■ What is expected: Lay out the lines below, from the line holding "Stefanie OKtafia Hartono-6701202076" through the line holding "[//]: # (addons)", inclusive, as a Markdown table with a Row column numbering each line and a Line column giving its text. Skip blank lines and leave the pictures out.

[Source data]

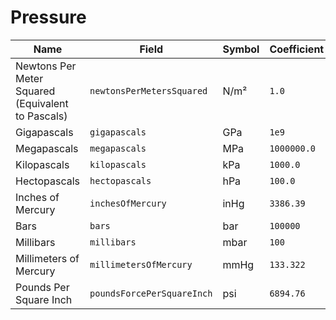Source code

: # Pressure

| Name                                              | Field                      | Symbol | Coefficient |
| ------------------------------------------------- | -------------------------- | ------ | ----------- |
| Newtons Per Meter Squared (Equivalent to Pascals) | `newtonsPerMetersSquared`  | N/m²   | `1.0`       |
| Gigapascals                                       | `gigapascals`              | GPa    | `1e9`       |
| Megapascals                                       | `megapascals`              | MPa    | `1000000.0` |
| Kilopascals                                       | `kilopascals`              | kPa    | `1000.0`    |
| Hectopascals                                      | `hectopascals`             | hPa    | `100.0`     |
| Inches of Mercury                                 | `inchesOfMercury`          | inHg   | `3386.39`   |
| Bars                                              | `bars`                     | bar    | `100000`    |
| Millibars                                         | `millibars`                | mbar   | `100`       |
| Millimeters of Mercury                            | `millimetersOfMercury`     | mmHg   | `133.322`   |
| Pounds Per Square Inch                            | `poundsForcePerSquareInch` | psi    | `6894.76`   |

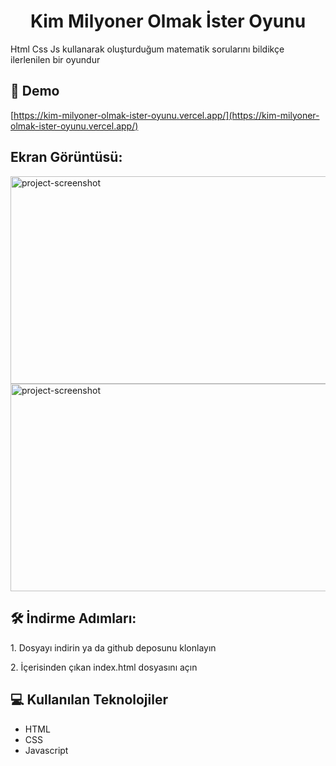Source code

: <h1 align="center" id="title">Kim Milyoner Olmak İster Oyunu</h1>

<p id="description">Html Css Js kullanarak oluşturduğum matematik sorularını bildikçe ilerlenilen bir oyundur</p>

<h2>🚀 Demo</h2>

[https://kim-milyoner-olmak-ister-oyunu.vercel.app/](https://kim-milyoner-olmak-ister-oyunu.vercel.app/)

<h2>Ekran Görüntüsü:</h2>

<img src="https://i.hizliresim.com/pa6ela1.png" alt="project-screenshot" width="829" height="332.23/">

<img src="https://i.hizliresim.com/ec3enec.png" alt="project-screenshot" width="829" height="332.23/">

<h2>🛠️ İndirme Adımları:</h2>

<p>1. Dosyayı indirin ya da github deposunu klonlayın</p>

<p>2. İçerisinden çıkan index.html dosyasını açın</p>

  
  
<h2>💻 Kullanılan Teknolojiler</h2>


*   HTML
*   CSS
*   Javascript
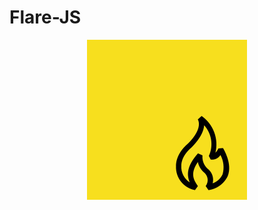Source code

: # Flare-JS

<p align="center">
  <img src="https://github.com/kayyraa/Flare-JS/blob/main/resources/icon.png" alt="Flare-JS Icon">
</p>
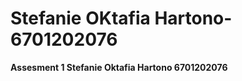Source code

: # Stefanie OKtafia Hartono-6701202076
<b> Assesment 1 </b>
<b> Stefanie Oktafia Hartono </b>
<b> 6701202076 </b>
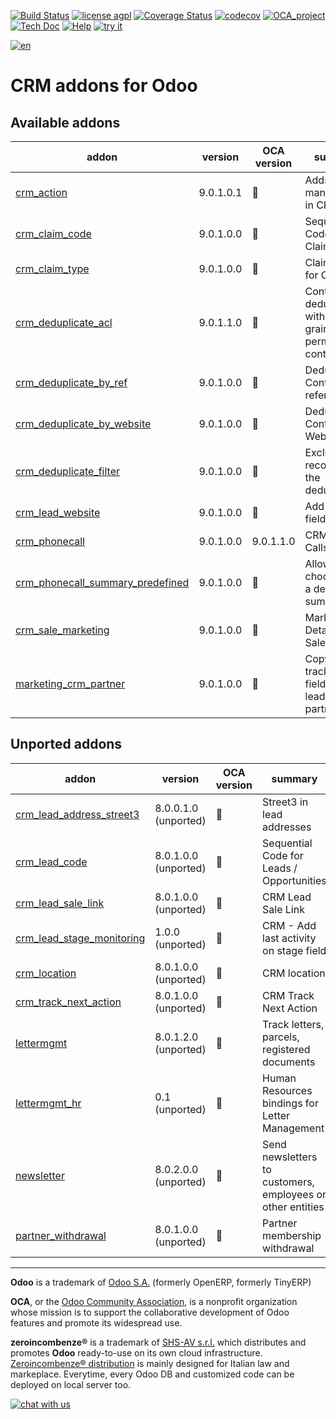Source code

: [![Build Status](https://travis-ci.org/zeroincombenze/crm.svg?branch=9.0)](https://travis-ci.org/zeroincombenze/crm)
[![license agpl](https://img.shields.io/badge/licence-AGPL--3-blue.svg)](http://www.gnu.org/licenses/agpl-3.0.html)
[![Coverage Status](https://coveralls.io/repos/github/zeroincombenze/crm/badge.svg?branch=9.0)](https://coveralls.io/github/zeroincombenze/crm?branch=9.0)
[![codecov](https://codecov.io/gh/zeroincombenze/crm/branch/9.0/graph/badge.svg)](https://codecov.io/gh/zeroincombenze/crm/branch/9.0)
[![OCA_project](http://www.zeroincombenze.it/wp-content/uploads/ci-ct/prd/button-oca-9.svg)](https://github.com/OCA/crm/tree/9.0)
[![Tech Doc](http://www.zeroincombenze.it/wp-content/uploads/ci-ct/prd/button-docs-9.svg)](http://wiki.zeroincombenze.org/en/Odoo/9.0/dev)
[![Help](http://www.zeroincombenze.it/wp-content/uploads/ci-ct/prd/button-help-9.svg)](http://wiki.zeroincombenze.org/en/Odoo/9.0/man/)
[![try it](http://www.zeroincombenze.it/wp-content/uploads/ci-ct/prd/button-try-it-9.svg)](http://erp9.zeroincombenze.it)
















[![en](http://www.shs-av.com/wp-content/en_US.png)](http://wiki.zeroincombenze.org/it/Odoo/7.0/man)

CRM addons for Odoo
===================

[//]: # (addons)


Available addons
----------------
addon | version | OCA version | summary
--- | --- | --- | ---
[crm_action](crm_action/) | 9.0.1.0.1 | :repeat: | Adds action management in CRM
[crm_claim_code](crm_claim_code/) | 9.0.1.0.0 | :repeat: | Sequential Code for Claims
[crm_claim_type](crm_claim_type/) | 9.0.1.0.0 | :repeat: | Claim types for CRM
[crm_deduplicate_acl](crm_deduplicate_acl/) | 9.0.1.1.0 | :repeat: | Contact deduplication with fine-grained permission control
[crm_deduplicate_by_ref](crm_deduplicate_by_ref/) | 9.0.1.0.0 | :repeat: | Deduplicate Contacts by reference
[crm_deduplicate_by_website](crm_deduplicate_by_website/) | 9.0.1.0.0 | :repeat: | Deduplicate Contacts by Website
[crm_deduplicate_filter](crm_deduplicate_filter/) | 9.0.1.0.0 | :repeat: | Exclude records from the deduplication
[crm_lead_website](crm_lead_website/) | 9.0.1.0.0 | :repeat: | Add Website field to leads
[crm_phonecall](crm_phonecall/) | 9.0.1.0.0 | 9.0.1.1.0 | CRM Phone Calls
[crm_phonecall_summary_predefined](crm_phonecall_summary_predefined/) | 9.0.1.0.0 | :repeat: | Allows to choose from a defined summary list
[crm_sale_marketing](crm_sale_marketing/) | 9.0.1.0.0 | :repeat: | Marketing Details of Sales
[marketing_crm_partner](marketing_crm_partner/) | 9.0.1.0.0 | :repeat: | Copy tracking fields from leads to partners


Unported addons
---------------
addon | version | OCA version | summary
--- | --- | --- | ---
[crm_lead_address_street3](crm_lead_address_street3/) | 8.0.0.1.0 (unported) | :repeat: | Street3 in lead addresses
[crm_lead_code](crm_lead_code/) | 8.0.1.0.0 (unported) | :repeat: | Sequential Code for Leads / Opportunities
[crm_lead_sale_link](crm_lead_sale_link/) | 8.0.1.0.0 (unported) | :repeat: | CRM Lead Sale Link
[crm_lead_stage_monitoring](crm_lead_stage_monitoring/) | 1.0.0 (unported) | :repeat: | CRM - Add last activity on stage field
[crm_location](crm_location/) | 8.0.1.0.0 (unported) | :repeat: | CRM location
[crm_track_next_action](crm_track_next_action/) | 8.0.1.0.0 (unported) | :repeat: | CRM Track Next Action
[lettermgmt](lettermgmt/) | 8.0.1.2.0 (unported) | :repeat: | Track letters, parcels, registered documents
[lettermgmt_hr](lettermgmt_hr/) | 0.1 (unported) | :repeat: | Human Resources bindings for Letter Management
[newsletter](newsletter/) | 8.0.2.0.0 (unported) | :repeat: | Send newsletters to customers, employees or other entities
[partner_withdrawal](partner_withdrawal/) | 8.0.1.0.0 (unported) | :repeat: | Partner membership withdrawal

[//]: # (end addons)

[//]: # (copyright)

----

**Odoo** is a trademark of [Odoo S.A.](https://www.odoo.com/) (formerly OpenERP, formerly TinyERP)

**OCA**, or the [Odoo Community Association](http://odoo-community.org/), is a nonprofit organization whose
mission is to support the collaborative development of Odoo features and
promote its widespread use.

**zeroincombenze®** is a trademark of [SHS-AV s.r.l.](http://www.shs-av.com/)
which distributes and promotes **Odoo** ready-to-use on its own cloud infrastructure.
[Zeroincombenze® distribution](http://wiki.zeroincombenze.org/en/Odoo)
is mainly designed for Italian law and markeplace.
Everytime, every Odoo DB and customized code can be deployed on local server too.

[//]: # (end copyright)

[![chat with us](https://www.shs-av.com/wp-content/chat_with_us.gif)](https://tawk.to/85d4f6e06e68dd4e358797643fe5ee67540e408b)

---

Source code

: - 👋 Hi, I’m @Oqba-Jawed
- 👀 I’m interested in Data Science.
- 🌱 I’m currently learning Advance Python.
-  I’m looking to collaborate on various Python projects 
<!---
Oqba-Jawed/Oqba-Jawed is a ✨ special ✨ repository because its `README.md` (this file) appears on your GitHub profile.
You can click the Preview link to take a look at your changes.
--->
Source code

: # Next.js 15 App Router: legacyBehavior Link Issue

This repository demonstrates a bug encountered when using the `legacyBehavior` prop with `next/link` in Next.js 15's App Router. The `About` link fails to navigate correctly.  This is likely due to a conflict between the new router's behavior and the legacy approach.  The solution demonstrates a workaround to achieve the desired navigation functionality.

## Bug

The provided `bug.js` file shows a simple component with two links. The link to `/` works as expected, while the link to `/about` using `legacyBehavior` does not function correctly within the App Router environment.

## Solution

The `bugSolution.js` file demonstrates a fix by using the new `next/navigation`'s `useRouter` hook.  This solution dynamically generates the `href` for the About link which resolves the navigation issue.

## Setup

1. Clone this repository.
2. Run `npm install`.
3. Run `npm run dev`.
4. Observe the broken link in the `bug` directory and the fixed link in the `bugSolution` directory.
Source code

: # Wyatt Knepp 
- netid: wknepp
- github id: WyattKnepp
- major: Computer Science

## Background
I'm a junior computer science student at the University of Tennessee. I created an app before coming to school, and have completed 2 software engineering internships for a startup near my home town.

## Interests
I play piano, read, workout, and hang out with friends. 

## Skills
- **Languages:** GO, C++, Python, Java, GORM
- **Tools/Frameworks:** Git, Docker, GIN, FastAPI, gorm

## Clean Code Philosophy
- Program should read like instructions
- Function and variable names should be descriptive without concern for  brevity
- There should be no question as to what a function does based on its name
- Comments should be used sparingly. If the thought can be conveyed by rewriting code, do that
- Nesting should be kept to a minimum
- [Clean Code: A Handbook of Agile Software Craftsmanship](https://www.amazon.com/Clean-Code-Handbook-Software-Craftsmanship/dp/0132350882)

■ Task output:
| Row | Line |
|---|---|
| 1 | : # Stefanie OKtafia Hartono-6701202076 |
| 2 | <b> Assesment 1 </b> |
| 3 | <b> Stefanie Oktafia Hartono </b> |
| 4 | <b> 6701202076 </b> |
| 5 | Source code |
| 6 | : [![Build Status](https://travis-ci.org/zeroincombenze/crm.svg?branch=9.0)](https://travis-ci.org/zeroincombenze/crm) |
| 7 | [![license agpl](https://img.shields.io/badge/licence-AGPL--3-blue.svg)](http://www.gnu.org/licenses/agpl-3.0.html) |
| 8 | [![Coverage Status](https://coveralls.io/repos/github/zeroincombenze/crm/badge.svg?branch=9.0)](https://coveralls.io/github/zeroincombenze/crm?branch=9.0) |
| 9 | [![codecov](https://codecov.io/gh/zeroincombenze/crm/branch/9.0/graph/badge.svg)](https://codecov.io/gh/zeroincombenze/crm/branch/9.0) |
| 10 | [![OCA_project](http://www.zeroincombenze.it/wp-content/uploads/ci-ct/prd/button-oca-9.svg)](https://github.com/OCA/crm/tree/9.0) |
| 11 | [![Tech Doc](http://www.zeroincombenze.it/wp-content/uploads/ci-ct/prd/button-docs-9.svg)](http://wiki.zeroincombenze.org/en/Odoo/9.0/dev) |
| 12 | [![Help](http://www.zeroincombenze.it/wp-content/uploads/ci-ct/prd/button-help-9.svg)](http://wiki.zeroincombenze.org/en/Odoo/9.0/man/) |
| 13 | [![try it](http://www.zeroincombenze.it/wp-content/uploads/ci-ct/prd/button-try-it-9.svg)](http://erp9.zeroincombenze.it) |
| 14 | [![en](http://www.shs-av.com/wp-content/en_US.png)](http://wiki.zeroincombenze.org/it/Odoo/7.0/man) |
| 15 | CRM addons for Odoo |
| 16 | =================== |
| 17 | [//]: # (addons) |